Newton's last product line was "eMate" a small laptop form-factor aimed at the US school market (and a forerunner of the design language that would appear with PowerBookG3/iMac/iBook). It did okay, and looked like opening a new market, but maybe someone in Apple saw it as a threat to Apple's own, higher margin, computer sales into that market.
But the big benefit of Newton was the investment in ARM Holdings.

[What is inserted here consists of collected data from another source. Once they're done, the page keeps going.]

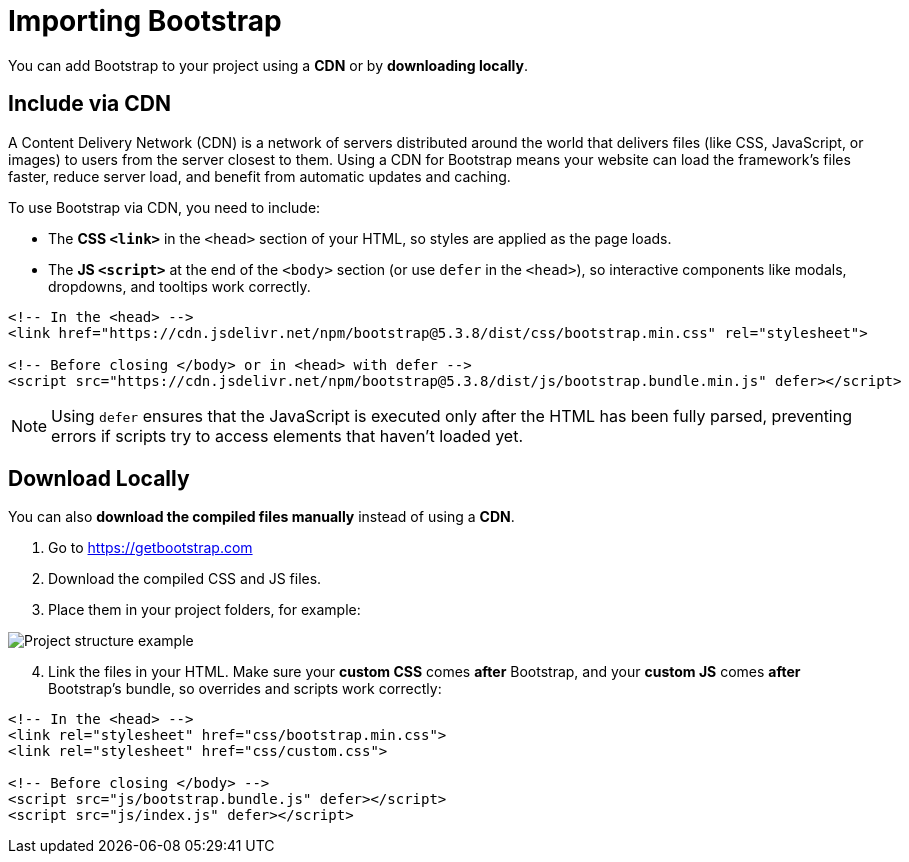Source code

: = Importing Bootstrap
:navtitle: Importing Bootstrap

You can add Bootstrap to your project using a **CDN** or by **downloading locally**.

== Include via CDN

A Content Delivery Network (CDN) is a network of servers distributed around the world that delivers files (like CSS, JavaScript, or images) to users from the server closest to them. Using a CDN for Bootstrap means your website can load the framework’s files faster, reduce server load, and benefit from automatic updates and caching.

To use Bootstrap via CDN, you need to include:

* The **CSS `<link>`** in the `<head>` section of your HTML, so styles are applied as the page loads.
* The **JS `<script>`** at the end of the `<body>` section (or use `defer` in the `<head>`), so interactive components like modals, dropdowns, and tooltips work correctly.



[source,html]
----
<!-- In the <head> -->
<link href="https://cdn.jsdelivr.net/npm/bootstrap@5.3.8/dist/css/bootstrap.min.css" rel="stylesheet">

<!-- Before closing </body> or in <head> with defer -->
<script src="https://cdn.jsdelivr.net/npm/bootstrap@5.3.8/dist/js/bootstrap.bundle.min.js" defer></script>
----

NOTE: Using `defer` ensures that the JavaScript is executed only after the HTML has been fully parsed, preventing errors if scripts try to access elements that haven’t loaded yet.

== Download Locally

You can also **download the compiled files manually** instead of using a **CDN**.


1. Go to https://getbootstrap.com[window=_blank]  
2. Download the compiled CSS and JS files.  
3. Place them in your project folders, for example:

image::bootstrap-project-structure.png[Project structure example]

[start=4]
. Link the files in your HTML. Make sure your **custom CSS** comes *after* Bootstrap, and your **custom JS** comes *after* Bootstrap’s bundle, so overrides and scripts work correctly:

[source,html]
----
<!-- In the <head> -->
<link rel="stylesheet" href="css/bootstrap.min.css">
<link rel="stylesheet" href="css/custom.css">

<!-- Before closing </body> -->
<script src="js/bootstrap.bundle.js" defer></script>
<script src="js/index.js" defer></script>
----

There were only two things that kept the company running through 1997: income from the ARM shares and the $400M settlement/investment from Microsoft.
I briefly worked on the "Tanzania" 4400-series PowerMacs - I wouldn't class it as a failure, though. By the standards of the time, it actually sold well. More importantly, it provided a lot of experience about reducing Apple's dependence on expensive components, particularly its reliance on SCSI for mass-storage; a year later, iMac arrived, with many of the same PC-parts-bin bits inside, just in a fancier case.
The hardware "failures" had all occurred before the likes of the 4400 came out. The real damage to Apple was done by the bewildering "Performa" range, where some were decent, and others were complete dogs, and even people inside Apple had trouble remembering which was which.